Knee Osteoarthritis Grading Using Mixture of Experts

Abdulkader Helwan
13 min readJan 1, 2024

Osteoarthritis (OA) of the knee is a degenerative condition affecting three knee compartments (lateral, medial, and patella-femoral), typically developing gradually throughout 10 to 15 years [1,2]. Primarily caused by wear, tear, and progressive loss of articular cartilage, it can also result from infections leading to joint cavity damage, resulting in discomforts such as limited mobility, joint pain, and swelling [3]. Cartilage tissue alterations and damage are common in all joints, with the knee and hip joints being particularly susceptible due to their weight-bearing nature. Knee OA predominantly occurs in individuals aged over 55, with a higher prevalence among those over 65, and it is estimated that by 2050, 130 million individuals globally will be affected. Early detection and treatment are crucial for mitigating the progression of knee OA and enhancing individuals’ quality of life [5].

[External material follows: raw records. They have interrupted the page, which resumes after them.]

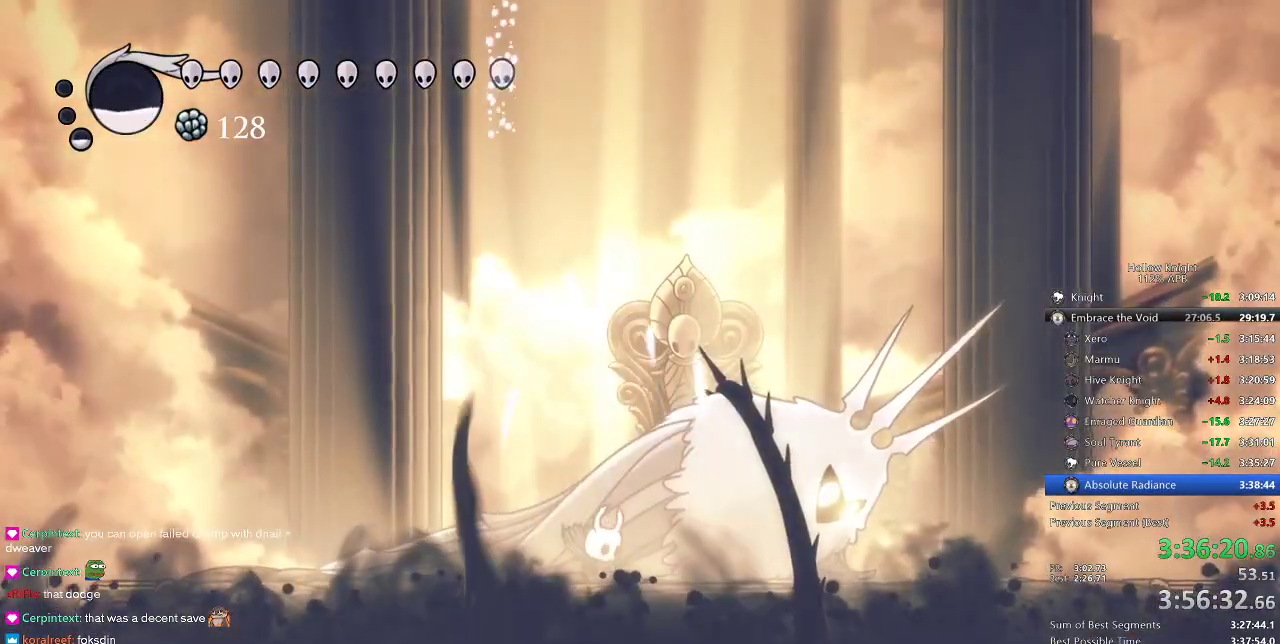
{"keys": [], "events": [[116, "heal", "up"]]}
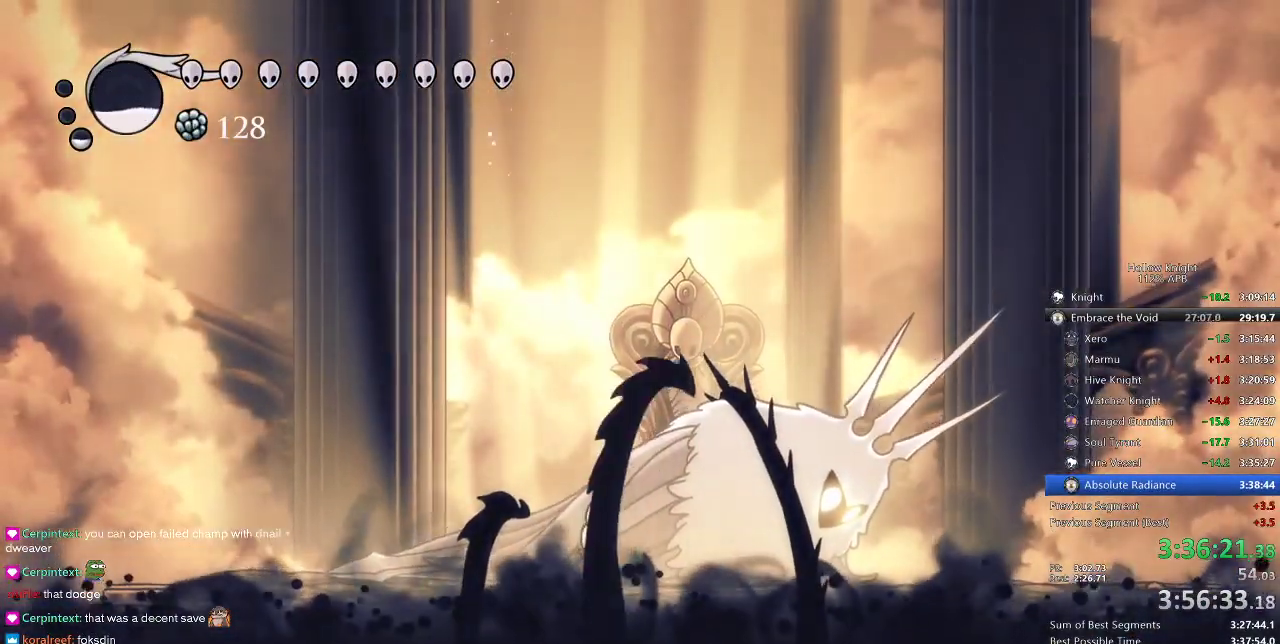
{"keys": [], "events": []}
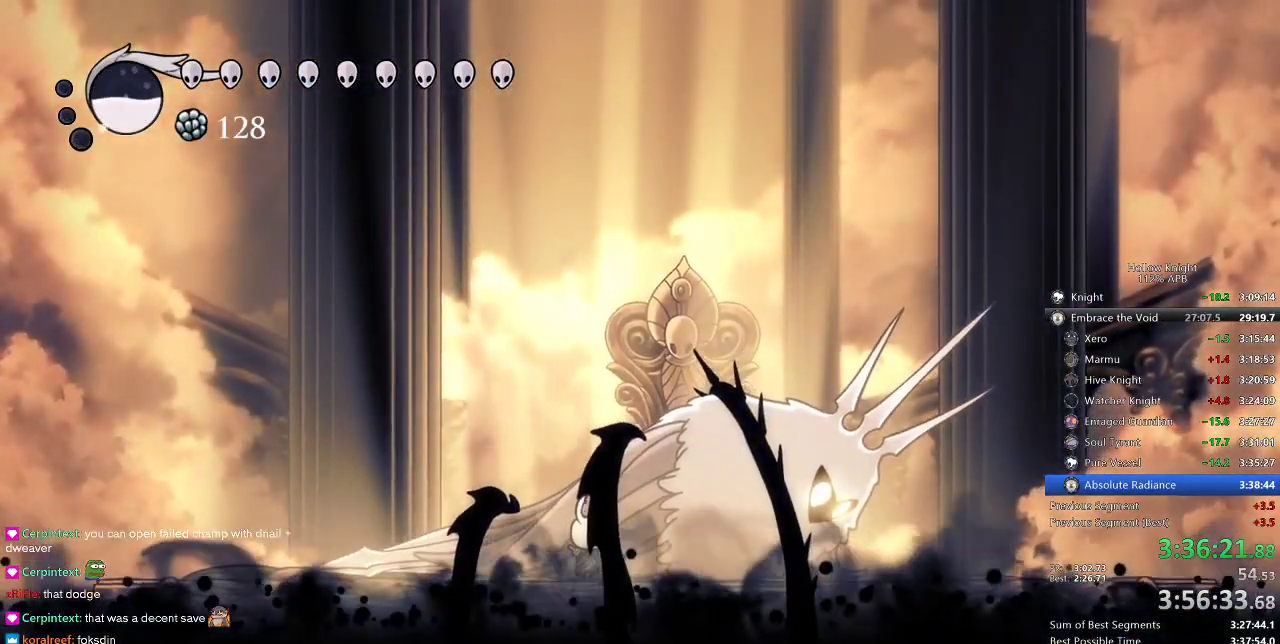
{"keys": [], "events": [[100, "left", "down"], [233, "left", "up"], [300, "right", "down"], [366, "right", "up"]]}
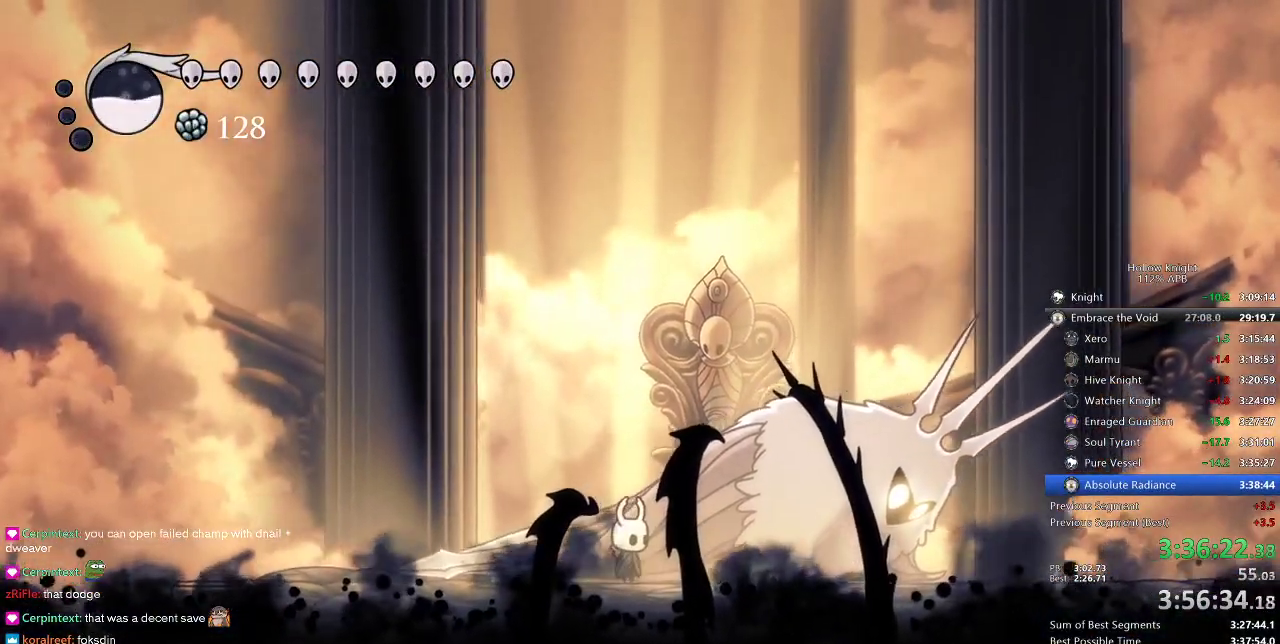
{"keys": [], "events": []}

The complexity of diagnosing and treating knee OA lies in its multifaceted nature, with numerous risk factors involved, including advanced age, gender, hormonal status, and body mass index (BMI). Additionally, various medical, environmental, and biological factors contribute to the disease’s development and progression, both modifiable and non-modifiable. In severe cases, patients with these risk factors may undergo total knee replacement. Presently, behavioral interventions such as weight loss, physical exercise, and joint muscle strengthening represent the primary therapies for individuals with knee OA. While these interventions may offer temporary pain relief and slow disease progression, there is a pressing need for more effective treatment options [6,7].

Accurate grading of knee OA is crucial for effective treatment planning and monitoring disease progression. Traditional grading systems often lack the precision required for personalized care, prompting researchers to explore advanced techniques.

In previous articles, we discussed Mixtures of Experts and provided a review of Knee Osteoarthritis using deep learning.